I'm sure a lot of people will complain about the complexity of the plot in this one. As Doc makes his way through a haze of pot smoke, conspiracies, and government corruption more and more names are dropped and exactly what's going and on and who's pulling the strings becomes almost impossible to make out upon first viewing. This is because plot takes the backseat to the film's powerful entertainment value and its themes. When I watched it for the first time, I honestly didn't know what was happening after the half-way point, but I barely had time to think about it because I was so engrossed by the little episodes that the movie presents. One of my favorite scenes features Doc and Shasta in a flashback as they run through the rain with Neil Young's "Journey Through the Past" playing in the background. The music takes priority over the dialogue and I wanted to weep for this beautiful moment that was now lost in the "city dump" of Doc's memory. It cuts to Doc navigating the same area in present day and the vacant lot that him and Shasta had been running freely through has now been occupied by a building shaped like a Golden Fang--a symbol of the criminal organization that plagues the characters throughout their journeys.
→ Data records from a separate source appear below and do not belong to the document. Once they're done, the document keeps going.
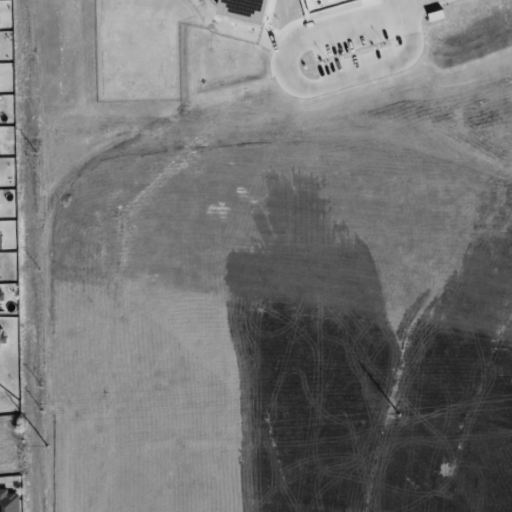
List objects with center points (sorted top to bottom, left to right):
road: (315, 36)
building: (0, 237)
building: (1, 334)
power tower: (401, 415)
power tower: (48, 447)
building: (9, 501)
And that, to me, is what the movie is all about. The simplicity of blissful ignorance being slowly replaced with growing knowledge of the darker side of the American dream. 1970 is the perfect year for this drama to unfold--characters can't stop talking about Charles Manson, and distrust of police is just beginning to evolve. Something wicked has been lying in wait and the movie takes place in that small window where optimism began to shrink back in the American mind and people began ignoring hitchhikers and locking their doors. The insane complexity of the plot only serves to highlight this more--great evil is operating under the surface, but Doc can never be totally sure how much of it is just in his head, or who is pulling the levers. Or maybe everyone's got a lever except for him. It's tough to tell when you're lightin' up a J and just trying to help somebody out.